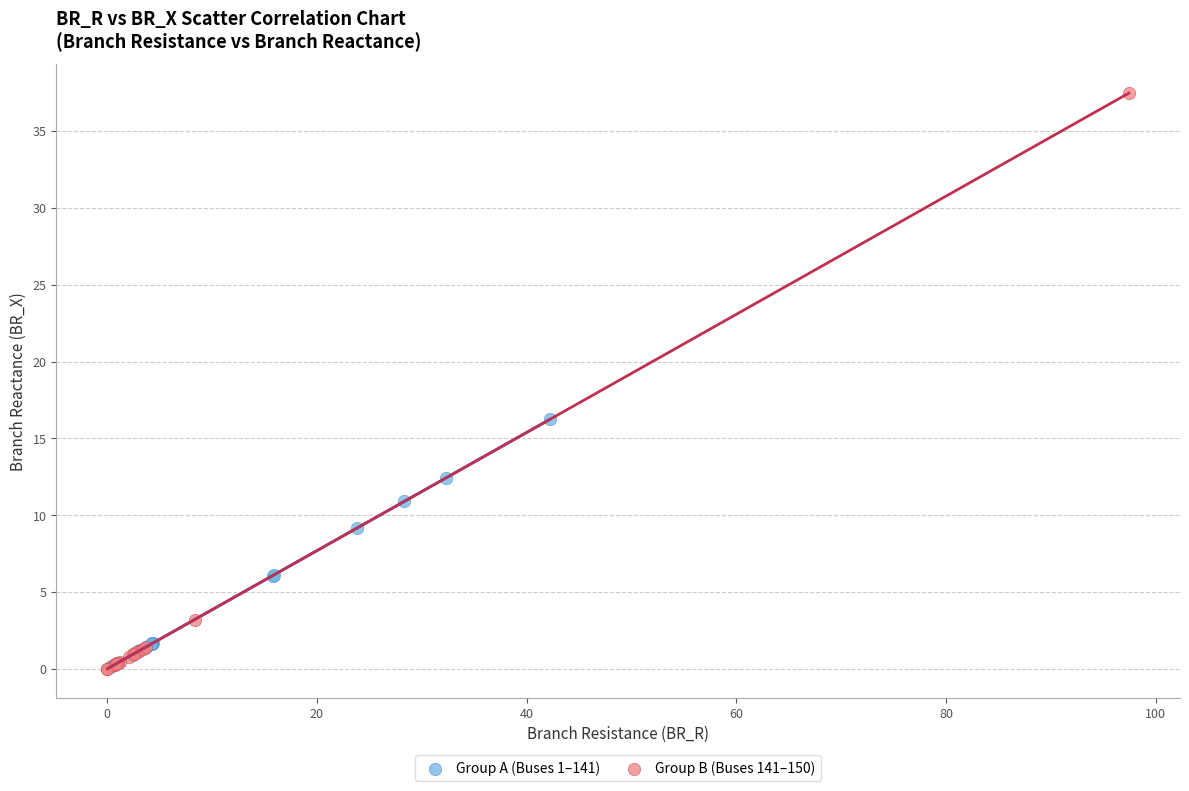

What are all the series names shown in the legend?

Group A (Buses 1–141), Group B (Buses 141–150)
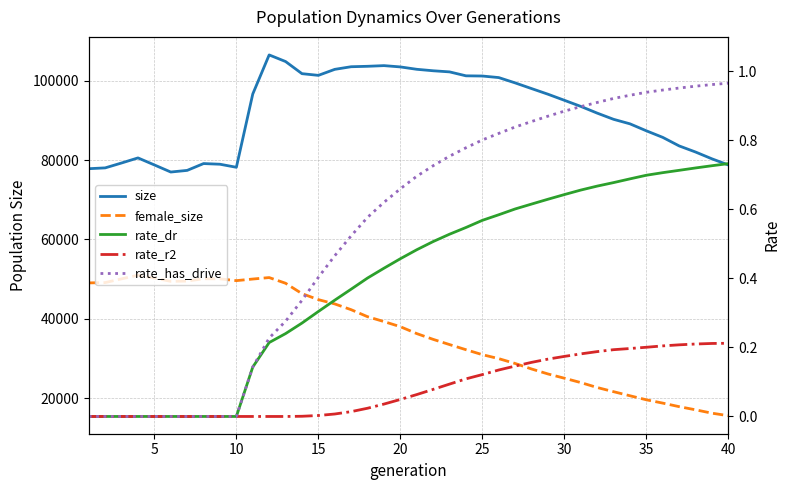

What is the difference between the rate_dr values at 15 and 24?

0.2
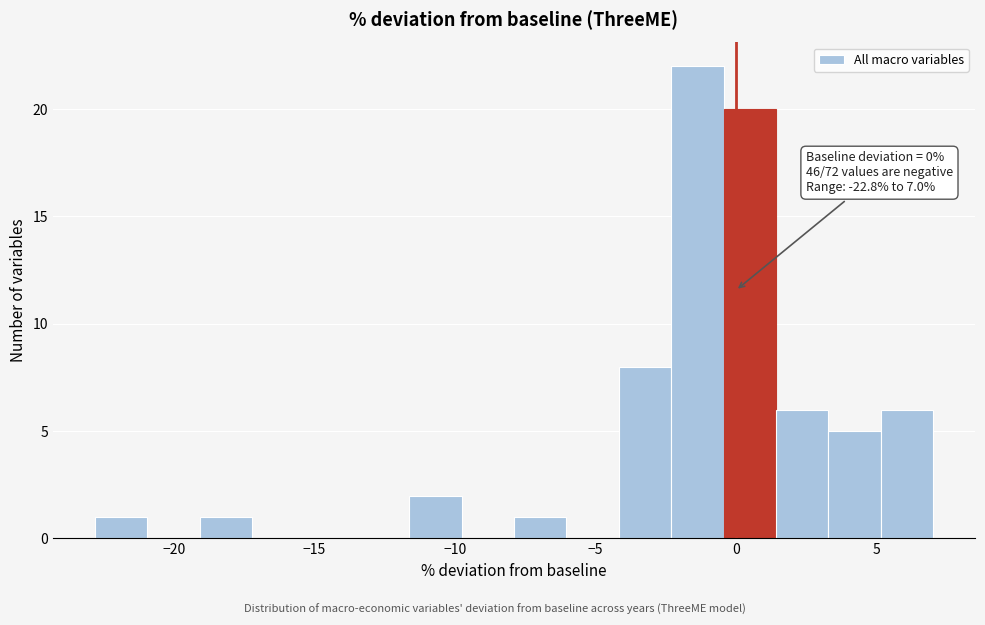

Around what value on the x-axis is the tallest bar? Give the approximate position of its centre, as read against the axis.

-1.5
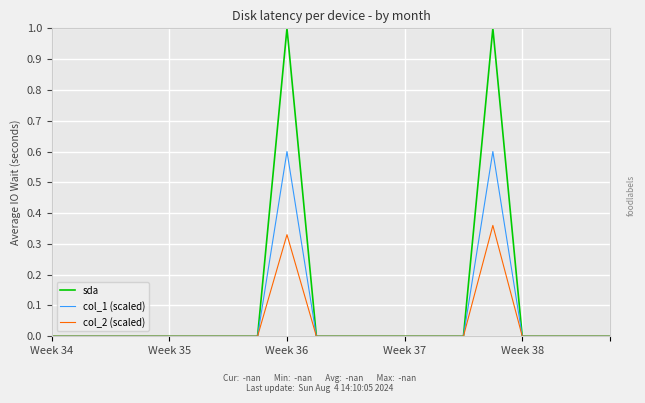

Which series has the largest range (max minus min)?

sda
********************
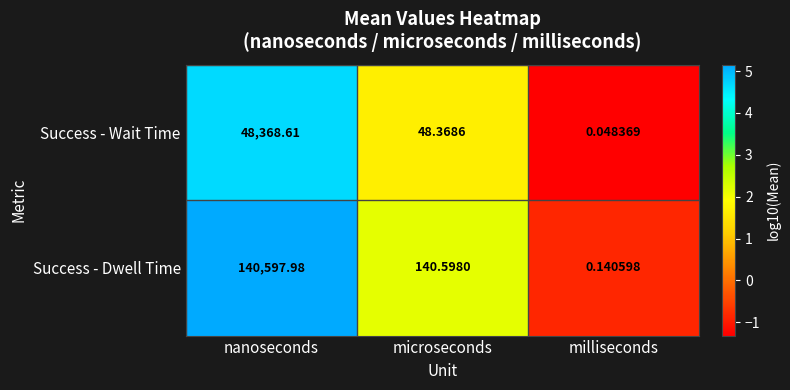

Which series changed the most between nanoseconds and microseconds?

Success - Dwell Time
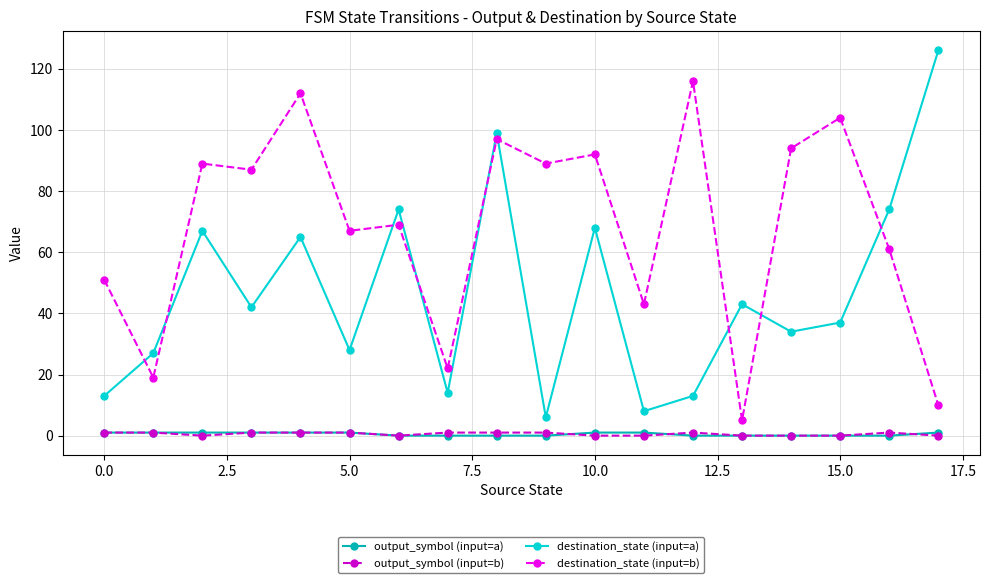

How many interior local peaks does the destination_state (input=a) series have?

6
********************
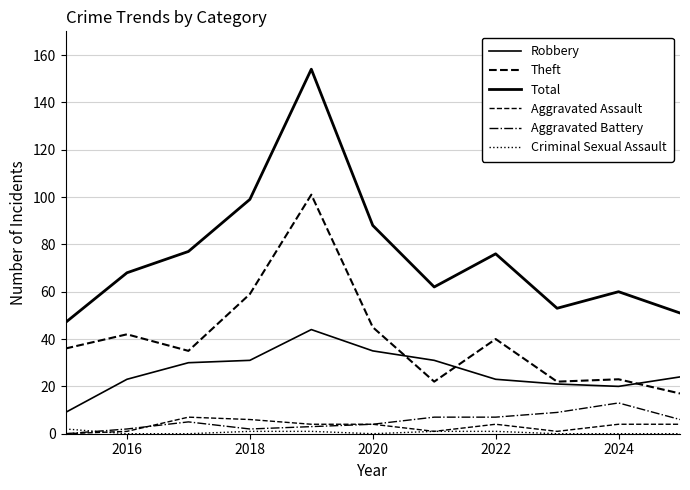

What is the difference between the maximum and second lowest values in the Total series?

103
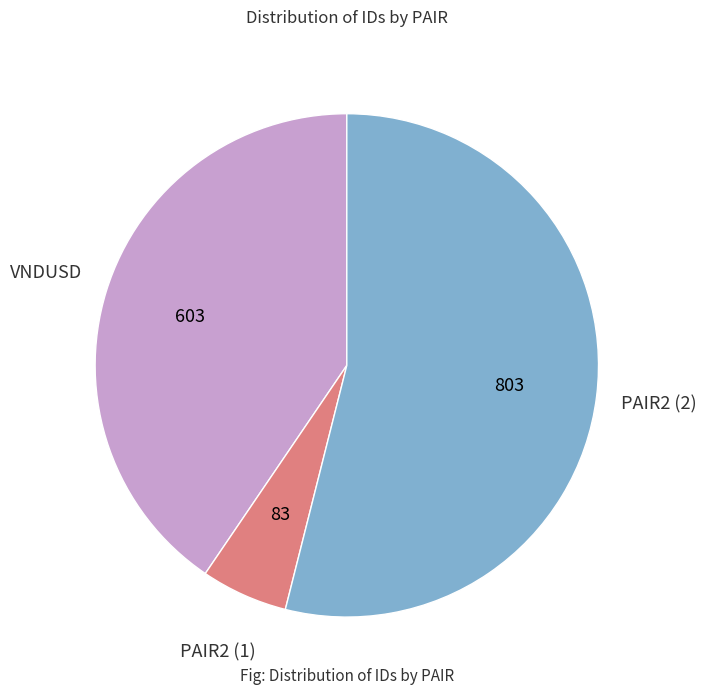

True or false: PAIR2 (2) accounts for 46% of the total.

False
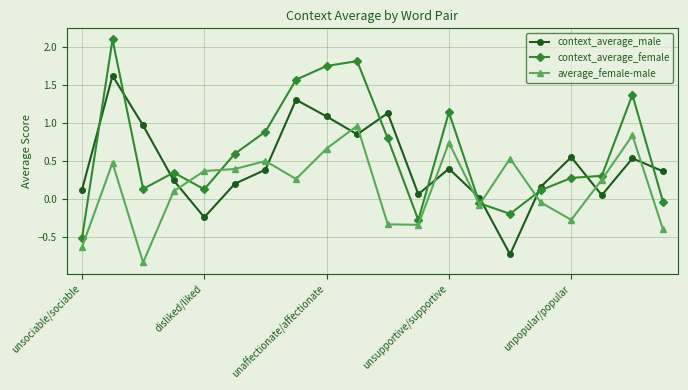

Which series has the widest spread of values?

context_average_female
********************
In the rows from the line with "Which series changed" up to and including the line with "How many interior", swap "series" for "line" and write out those lines with nothing else altered. Leave out the pictures.

== WRITTEN SOLUTION ==
Which line changed the most between nanoseconds and microseconds?

Success - Dwell Time

How many interior local peaks does the destination_state (input=a) line have?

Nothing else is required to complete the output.